Aqui também existem melhorias, embora moderadas: o carregamento em corrente contínua (DC) mantém-se opcional, como já acontecia, mas a potência máxima subiu de 30 kW para 40 kW, permitindo carregar de 20% a 80% em 29 minutos.
Em corrente alternada (AC), o teto continua nos 7 kW, tal como no Spring anterior. No entanto, graças à gestão da nova bateria LFP, a Dacia conseguiu cortar 40 minutos no tempo de carregamento de 20% a 100%: passa a fazer-se em 3h20 min.
Abaixo dos 20 mil euros
O Dacia Spring está, sem dúvida, mais completo e mais bem afinado do que nunca.

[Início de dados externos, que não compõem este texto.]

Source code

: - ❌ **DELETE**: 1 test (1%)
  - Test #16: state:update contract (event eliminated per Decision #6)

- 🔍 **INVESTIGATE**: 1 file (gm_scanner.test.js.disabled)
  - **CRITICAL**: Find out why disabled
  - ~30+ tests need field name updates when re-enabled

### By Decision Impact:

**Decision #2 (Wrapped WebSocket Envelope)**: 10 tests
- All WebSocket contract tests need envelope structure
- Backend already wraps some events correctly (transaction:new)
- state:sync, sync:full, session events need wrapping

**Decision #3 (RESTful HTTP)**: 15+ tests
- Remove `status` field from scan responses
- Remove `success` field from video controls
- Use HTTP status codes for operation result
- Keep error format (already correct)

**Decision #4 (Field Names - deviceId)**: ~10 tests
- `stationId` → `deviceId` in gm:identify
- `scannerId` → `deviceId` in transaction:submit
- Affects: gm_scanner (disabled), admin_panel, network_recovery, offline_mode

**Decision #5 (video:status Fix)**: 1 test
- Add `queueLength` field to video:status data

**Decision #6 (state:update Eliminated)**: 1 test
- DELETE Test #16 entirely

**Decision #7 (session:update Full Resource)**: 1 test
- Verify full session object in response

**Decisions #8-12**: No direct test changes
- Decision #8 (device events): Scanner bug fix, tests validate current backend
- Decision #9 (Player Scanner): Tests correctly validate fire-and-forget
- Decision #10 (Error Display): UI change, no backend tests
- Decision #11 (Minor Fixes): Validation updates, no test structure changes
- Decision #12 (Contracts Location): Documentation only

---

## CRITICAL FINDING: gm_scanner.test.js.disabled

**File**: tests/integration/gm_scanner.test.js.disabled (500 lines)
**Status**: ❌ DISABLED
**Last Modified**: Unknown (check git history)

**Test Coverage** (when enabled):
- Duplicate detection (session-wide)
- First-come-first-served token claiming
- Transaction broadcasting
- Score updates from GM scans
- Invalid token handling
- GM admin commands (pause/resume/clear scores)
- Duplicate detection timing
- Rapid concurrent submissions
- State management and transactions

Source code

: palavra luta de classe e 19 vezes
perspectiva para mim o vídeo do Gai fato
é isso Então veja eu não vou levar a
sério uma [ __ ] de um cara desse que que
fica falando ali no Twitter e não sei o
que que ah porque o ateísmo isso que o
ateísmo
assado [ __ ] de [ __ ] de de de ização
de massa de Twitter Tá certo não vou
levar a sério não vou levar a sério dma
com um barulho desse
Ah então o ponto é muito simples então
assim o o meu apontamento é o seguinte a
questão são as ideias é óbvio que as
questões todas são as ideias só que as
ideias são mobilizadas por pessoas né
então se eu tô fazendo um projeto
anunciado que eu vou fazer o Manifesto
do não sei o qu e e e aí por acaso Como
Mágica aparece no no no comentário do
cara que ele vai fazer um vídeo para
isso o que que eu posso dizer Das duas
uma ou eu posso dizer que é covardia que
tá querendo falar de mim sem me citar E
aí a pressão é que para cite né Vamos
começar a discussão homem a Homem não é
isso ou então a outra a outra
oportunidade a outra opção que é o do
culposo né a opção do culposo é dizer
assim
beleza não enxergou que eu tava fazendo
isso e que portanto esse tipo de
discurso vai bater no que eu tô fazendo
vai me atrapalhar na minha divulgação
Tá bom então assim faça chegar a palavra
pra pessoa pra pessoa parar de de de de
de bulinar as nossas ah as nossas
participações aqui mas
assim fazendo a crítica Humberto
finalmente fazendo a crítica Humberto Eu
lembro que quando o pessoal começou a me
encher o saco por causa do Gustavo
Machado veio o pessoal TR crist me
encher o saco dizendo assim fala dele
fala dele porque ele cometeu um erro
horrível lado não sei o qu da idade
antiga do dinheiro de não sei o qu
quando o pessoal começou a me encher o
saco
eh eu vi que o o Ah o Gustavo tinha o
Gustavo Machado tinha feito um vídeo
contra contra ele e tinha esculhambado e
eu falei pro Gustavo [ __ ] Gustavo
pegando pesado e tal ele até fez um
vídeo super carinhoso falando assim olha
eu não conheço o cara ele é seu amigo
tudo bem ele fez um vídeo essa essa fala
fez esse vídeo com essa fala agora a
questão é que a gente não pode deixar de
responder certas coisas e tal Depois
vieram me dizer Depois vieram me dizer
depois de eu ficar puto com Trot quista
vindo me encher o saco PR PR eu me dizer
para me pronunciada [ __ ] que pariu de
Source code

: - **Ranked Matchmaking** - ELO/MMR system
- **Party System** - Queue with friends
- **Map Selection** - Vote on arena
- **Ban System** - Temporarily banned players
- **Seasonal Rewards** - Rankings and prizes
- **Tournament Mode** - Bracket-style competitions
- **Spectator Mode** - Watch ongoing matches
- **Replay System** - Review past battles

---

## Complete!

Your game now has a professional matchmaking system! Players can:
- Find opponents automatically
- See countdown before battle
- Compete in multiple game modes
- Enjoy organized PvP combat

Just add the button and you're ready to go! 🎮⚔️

Ainda assim, mantém as limitações típicas de uma proposta do segmento A (citadinos), seja elétrica ou a combustão.
No caso do Spring, a maior fragilidade acaba por ser a autonomia - provavelmente o seu maior «calcanhar de Aquiles» -, sobretudo para quem não tem mais nenhum carro disponível em casa.
Como quase sempre, tudo depende das expectativas. Se a ideia é ter um elétrico para fazer várias centenas de quilómetros por semana, o Spring dificilmente será a escolha certa.
Já se procura um 100% elétrico para resolver os 30–40 quilómetros diários até ao trabalho, com possibilidade de carregamento em casa e sem grandes exigências de espaço, então este Dacia continua a ser uma opção a ter na lista.
É verdade que esta nova versão, com 100 cv, ainda não tem preço fechado para Portugal (as encomendas só abrem no final do mês), mas já se sabe que ficará abaixo da barreira dos 20 mil euros.
E se antes isso era uma vantagem clara, agora pode complicar-lhe a vida, porque é também nessa zona de preço que se posiciona um dos modelos mais falados do segmento: o «primo» Renault Twingo.
Ainda não o conduzi, mas já o fui ver ao vivo a Paris e tem um «fator uau» que o Spring não tem. Mas decida por si:
No fim do dia, isto será (quase) sempre uma questão de gosto pessoal. Mas sabendo que muita gente chega ao segmento A por limitações de orçamento, para mim o Twingo sai à frente por ser mais desejável, mais divertido e… mais fixe. Mesmo que o Spring continue a oferecer uma relação preço/qualidade/funcionalidade quase imbatível entre os elétricos novos.